A father’s multiple arrests and alcohol abuse issues necessitated removing his three children from his home and placing them with their maternal grandmother, the Court of Appeals of Indiana affirmed Tuesday.
According to court records father N.M. and mother J.C. have three children: B.M., C.M. and S.M.
In 2015, due to the mother’s incarceration, she and the father entered into an agreement that granted N.M. custody of the children.
After J.C.’s release in 2017, the father retained custody.
In 2022, the children were on spring break with N.M. in Florida.
Throughout the break, they called and texted their mother expressing apprehension over N.M.’s conduct, including him leaving them alone in a hotel room and not returning for a long time. In one call, they told their mother that they were “scared that their dad was driving with them drunk and he was swerving[.]”
N.M. was arrested and charged with operating while intoxicated as a third violation within 10 years.
The Florida Department of Child Services detained the children and placed them in foster care until the mother was able to travel to Florida to retrieve them.
The mother and the children returned to Indiana and lived with the children’s maternal grandmother for the next six months.
J.C. filed a request for an emergency change of custody, but before the court ruled on the request, she returned the children to N.M.’s care, at his insistence, after he was released on bail and had returned to Indiana.
In December 2022, the grandmother contacted Auburn Police Department Officer Jeffrey Arnett and requested that he accompany her to the father’s residence to check on the children.

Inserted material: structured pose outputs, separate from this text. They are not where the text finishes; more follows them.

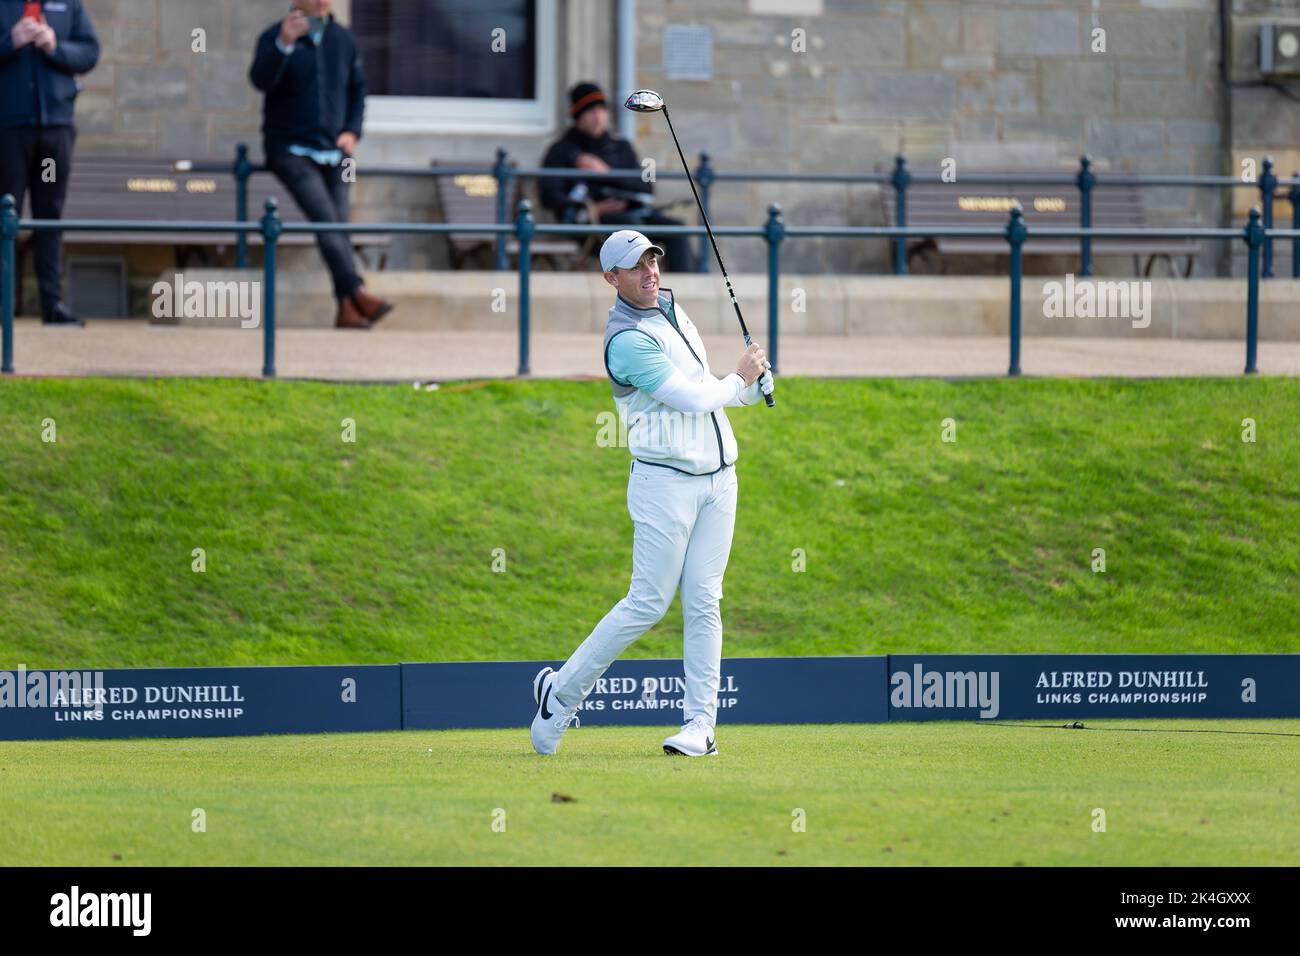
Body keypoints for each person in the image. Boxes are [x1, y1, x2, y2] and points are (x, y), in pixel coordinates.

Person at [531, 230, 773, 757]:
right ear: (610, 278)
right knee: (647, 603)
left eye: (652, 261)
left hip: (720, 479)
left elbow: (706, 384)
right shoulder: (626, 340)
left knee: (705, 600)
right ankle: (561, 694)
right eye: (635, 267)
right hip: (663, 484)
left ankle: (700, 727)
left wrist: (750, 389)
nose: (649, 273)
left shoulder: (671, 309)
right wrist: (739, 378)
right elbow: (689, 399)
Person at [249, 0, 391, 330]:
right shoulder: (274, 36)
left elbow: (359, 91)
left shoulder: (344, 39)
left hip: (336, 153)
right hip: (289, 149)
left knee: (338, 225)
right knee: (327, 220)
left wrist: (353, 132)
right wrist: (283, 44)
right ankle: (357, 289)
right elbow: (260, 80)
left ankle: (346, 307)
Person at [0, 0, 99, 327]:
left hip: (55, 131)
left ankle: (52, 305)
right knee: (5, 216)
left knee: (50, 216)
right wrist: (10, 41)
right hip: (9, 130)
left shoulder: (68, 5)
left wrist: (55, 47)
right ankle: (4, 307)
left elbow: (90, 52)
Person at [540, 82, 696, 273]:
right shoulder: (561, 151)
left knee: (677, 229)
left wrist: (606, 173)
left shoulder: (621, 148)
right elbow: (550, 196)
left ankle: (683, 293)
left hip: (633, 214)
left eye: (601, 109)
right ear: (577, 115)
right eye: (590, 111)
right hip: (591, 221)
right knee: (633, 229)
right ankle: (641, 294)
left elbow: (645, 188)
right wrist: (591, 209)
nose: (597, 116)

Arnett informed N.M. that he was not going to leave until he confirmed that the children were safe. N.M. began yelling at the police so loud “that everyone in the neighborhood could hear.”
Ultimately, N.M. was detained so that the police could enter the residence to check on the children. He was later charged with resisting law enforcement and disorderly conduct.
On Jan. 12, the Indiana Department of Child Services filed a petition alleging that the children were CHINS because the father had multiple OWI convictions and had been charged with additional crimes in which he was under the influence of alcohol and the children were physically or emotionally impacted. The petition further alleged that the mother was unable to provide for the children’s needs.
The DeKalb Circuit Court held initial and detention hearings and ordered the children to be removed from their parents’ care. DCS placed the children with the grandmother.
N.M. asked the court to appoint an attorney based upon his indigency, and the court appointed Keven Likes.
On Feb. 15, the father sent the court a letter requesting appointment of a different attorney, asserting that Likes had not provided him with any documents or evidence from DCS and that he had no confidence that Likes had any interest in defending him.
Meanwhile on March 6, the trial court held a factfinding hearing.
At the beginning of the hearing, Likes informed the court that N.M. had said “he wasn’t interested in signing an agreement and he was interested in representing himself.” Likes moved to withdraw from the case, but the trial court denied the withdrawal motion.
On March 22, the trial court issued an order finding that the children were CHINS and that removal from the home environment was in their best interests. The court subsequently issued a dispositional order for the children to remain outside the home and for father to contact the family case manager every week.
N.M. appealed, arguing that by denying Likes’ motion to withdraw, the trial court denied the father the right to represent himself. He also argued that there was insufficient evidence to sustain the CHINS adjudications.
The Court of Appeals affirmed in full, with Judge Terry Crone writing.
With regard to N.M.’s asserting the right to self-representation, Crone wrote that the appellate court was unpersuaded that a party in a CHINS case is entitled to greater protections than a defendant in a criminal case.
“Thus, we decline to conclude that where, as here, a request for self-representation is made on the morning of the hearing, the trial court has a duty to make inquiries before ruling on a motion to withdraw,” Crone wrote.
The appellate court was also unpersuaded that the trial court’s denial of counsel’s motion to withdraw was clearly against the logic and effect of the facts and circumstances before it.
As for his sufficiency argument, N.M. contended that he would willingly leave the children in the grandmother’s care while he is incarcerated, but Crone noted there is nothing to prevent the mother from removing the children from the grandmother’s care because the grandmother does not have legal custody.
DCS also recommended that the children each have counseling, and as a result, counseling sessions had been scheduled.
“Although Father testified that he had taken the Children to counseling on his own in 2020 or 2021, neither Father nor Mother currently has the ability to take the Children to counseling,” Crone wrote. “Father contends that Grandmother would take the Children to counseling, but there is no evidence that Grandmother would arrange for counseling independent of the counseling sessions scheduled through DCS.”
Judges Patricia Riley and Paul Mathias concurred in In the Matter of B.M., C.M., and S.M. (Minor Children), Children in Need of Services, and N.M. (Father) v. Indiana Department of Child Services, 23A-JC-1285.